In a move said to be an attempt to protect a controversial investment made this summer, a private equity fund partially owned by Citigroup will expand its stake in ailing subprime lender IMC Mortgage to 95% and extend an estimated $1.5 billion in credit to the company.

The private equity fund, Greenwich Street Capital Partners, is owned partially by Travelers Investment Group and run by Mark Weill, son of Citigroup co-chairman Sandy Weill. It has already invested more than $50 million in IMC, one of the largest lenders to homeowners with poor credit.

The most recent agreement, announced Monday by IMC of Tampa, will bring the fund's investment in the subprime company to about $77 million. In addition, Greenwich extended a $33 million loan to IMC in October.

Citigroup has a significant presence in subprime mortgage lending through its wholly owned retail subsidiary, Commercial Credit, Travelers' Baltimore-based home equity lender.

Though Greenwich Street is "co-sponsored by Citigroup," its investments in IMC Mortgage are not indicative of Citigroup's overall strategy, a Travelers spokeswoman said.

This week's deal will give IMC enough capital and credit to pay off its existing bank loans and credit facilities, according to a statement by IMC.

IMC's credit facilities include $2.25 billion in warehouse lines from PaineWebber Inc., Bear, Stearns & Co., and German American Capital Corp., a subsidiary of Deutsche Bank North America, according to the company's third-quarter earnings statement. In addition, IMC had a $92.5 million loan outstanding from BankBoston as of Sept. 30, the third-quarter report said.

Voice mail at IMC's investor relations department said that the company was "not going to comment further."

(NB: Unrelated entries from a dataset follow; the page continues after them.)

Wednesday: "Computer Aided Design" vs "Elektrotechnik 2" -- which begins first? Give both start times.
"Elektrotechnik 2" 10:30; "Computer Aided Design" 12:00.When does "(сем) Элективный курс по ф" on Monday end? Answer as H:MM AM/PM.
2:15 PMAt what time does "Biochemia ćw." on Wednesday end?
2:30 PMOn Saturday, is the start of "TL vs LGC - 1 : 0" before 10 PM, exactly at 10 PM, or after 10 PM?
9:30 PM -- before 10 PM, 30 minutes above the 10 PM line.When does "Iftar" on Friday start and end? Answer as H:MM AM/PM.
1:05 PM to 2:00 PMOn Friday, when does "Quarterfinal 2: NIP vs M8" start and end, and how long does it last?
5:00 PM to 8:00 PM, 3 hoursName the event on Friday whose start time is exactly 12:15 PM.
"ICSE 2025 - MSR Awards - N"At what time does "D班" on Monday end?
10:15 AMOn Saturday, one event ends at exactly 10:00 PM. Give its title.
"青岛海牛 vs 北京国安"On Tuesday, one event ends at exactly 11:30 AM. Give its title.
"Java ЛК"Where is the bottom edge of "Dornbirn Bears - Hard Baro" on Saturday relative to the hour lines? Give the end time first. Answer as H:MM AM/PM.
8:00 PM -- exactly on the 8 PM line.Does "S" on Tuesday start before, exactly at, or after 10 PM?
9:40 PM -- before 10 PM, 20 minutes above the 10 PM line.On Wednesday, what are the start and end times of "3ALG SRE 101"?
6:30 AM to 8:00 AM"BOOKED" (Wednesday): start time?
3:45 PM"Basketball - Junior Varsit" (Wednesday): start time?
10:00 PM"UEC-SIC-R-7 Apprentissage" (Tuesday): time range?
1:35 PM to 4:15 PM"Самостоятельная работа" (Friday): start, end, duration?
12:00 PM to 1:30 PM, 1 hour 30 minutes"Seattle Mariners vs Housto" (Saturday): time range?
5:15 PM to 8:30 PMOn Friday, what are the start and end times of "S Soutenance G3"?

Reaction to the deal was mixed, with some predicting that IMC will be given support by Travelers to continue as a viable business and others speculating that Greenwich would liquidate IMC's assets to recoup its investment and the $33 million loan it granted in October to help IMC meet margin calls.

Travelers and Greenwich Street said in July that they were investing $50 million in IMC and had an option to buy another $30 million of company stock. The move sent the company's stock up more than 35%, to trade as high as $13.75 in late July.

Travelers recognized the "tremendous potential" in IMC, Robert Geitz, senior vice president of Travelers Investment Group Inc., said in announcing the deal.

Analysts were baffled at the time by the deal, in part because Travelers already owned a top-20 subprime lender and also because the future of the subprime field was cloudy.

Since then, subprime lenders have suffered from plummeting demand for securities backed by their loans and from the capital market's retreat to lower-risk assets. In October IMC said it was taking a $40 million loss on unsuccessful hedges to its mortgage portfolio and was looking for a buyer.

IMC's existing common shareholders will be left with 5% of the company's outstanding equity after the deal closes and will not get any payment, IMC said.

IMC shares were trading at less than a dollar on Tuesday.

The home equity company is "giving away the ship," said one former limited partner. "They don't have the cash reserves, so they said goodbye to the stockholders."